• [What to produce] In the entries below, the word "that" appears on some lines. Copy each of those lines.

===

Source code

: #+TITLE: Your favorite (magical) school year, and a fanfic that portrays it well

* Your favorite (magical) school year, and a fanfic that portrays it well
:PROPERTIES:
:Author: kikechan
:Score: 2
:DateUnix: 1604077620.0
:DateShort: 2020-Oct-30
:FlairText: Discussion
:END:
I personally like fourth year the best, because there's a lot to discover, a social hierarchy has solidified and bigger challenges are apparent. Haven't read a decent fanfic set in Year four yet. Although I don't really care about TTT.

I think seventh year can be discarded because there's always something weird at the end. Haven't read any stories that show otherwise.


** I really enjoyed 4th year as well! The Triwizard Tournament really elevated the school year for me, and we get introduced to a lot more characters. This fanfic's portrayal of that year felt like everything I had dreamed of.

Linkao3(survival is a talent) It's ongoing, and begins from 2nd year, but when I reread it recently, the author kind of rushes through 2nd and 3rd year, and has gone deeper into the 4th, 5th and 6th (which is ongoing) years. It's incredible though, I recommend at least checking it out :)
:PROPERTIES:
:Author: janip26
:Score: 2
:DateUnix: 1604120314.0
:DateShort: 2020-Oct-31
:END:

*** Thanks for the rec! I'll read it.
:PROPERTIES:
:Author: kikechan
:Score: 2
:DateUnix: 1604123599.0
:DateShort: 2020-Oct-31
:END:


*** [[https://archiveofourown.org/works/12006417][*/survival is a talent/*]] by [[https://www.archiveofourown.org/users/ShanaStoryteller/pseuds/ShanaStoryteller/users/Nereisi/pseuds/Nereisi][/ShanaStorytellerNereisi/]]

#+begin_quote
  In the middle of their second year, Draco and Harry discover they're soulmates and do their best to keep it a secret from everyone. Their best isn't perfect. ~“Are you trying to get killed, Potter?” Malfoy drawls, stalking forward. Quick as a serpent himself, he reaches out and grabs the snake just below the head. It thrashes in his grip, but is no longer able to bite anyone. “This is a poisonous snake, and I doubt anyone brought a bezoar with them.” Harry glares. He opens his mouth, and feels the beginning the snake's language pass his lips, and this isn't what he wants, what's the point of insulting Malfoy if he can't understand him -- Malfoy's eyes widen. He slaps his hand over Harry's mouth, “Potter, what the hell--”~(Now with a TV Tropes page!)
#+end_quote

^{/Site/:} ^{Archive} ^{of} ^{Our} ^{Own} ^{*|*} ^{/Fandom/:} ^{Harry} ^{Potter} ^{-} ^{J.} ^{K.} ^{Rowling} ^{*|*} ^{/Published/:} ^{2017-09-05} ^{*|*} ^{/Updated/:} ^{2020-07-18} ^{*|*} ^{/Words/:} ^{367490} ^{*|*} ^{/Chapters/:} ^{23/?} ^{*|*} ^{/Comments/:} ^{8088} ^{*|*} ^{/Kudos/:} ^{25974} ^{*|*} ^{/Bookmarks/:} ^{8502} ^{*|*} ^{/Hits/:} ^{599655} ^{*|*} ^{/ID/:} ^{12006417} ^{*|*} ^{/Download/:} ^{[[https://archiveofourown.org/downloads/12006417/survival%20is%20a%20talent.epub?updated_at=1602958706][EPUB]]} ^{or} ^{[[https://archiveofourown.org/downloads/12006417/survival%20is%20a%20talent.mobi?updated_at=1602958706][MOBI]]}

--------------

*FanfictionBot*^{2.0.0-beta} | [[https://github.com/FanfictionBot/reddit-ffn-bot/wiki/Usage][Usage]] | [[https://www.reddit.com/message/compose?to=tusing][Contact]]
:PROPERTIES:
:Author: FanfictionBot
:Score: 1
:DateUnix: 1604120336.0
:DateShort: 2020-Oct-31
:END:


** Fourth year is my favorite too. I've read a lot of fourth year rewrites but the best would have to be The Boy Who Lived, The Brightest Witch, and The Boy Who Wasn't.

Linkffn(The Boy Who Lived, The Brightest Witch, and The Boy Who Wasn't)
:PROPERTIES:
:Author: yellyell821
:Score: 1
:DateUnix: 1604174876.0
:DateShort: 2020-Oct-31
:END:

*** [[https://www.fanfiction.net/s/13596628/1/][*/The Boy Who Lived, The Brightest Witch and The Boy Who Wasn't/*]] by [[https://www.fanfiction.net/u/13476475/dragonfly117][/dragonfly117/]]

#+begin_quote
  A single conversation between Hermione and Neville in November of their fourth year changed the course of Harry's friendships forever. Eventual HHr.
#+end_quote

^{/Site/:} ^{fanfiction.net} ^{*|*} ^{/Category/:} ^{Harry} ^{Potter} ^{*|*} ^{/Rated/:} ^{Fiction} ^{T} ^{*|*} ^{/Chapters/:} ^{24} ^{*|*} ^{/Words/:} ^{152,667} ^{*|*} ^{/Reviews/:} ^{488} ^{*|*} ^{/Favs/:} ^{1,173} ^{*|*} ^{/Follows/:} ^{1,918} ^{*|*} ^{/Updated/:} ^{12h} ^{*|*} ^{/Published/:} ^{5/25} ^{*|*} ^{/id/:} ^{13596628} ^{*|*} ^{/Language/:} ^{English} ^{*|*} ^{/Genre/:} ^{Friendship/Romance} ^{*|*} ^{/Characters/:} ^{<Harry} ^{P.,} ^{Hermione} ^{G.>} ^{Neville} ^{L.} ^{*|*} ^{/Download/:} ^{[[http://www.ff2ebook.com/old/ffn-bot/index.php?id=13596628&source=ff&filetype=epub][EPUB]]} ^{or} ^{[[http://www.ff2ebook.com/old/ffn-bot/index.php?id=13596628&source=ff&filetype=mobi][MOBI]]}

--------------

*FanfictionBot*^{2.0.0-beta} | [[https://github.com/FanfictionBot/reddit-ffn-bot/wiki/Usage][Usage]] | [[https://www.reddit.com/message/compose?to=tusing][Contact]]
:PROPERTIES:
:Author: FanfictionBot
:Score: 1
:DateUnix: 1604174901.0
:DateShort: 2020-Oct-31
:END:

===

• [Written answer]
: #+TITLE: Your favorite (magical) school year, and a fanfic that portrays it well
* Your favorite (magical) school year, and a fanfic that portrays it well
I think seventh year can be discarded because there's always something weird at the end. Haven't read any stories that show otherwise.
** I really enjoyed 4th year as well! The Triwizard Tournament really elevated the school year for me, and we get introduced to a lot more characters. This fanfic's portrayal of that year felt like everything I had dreamed of.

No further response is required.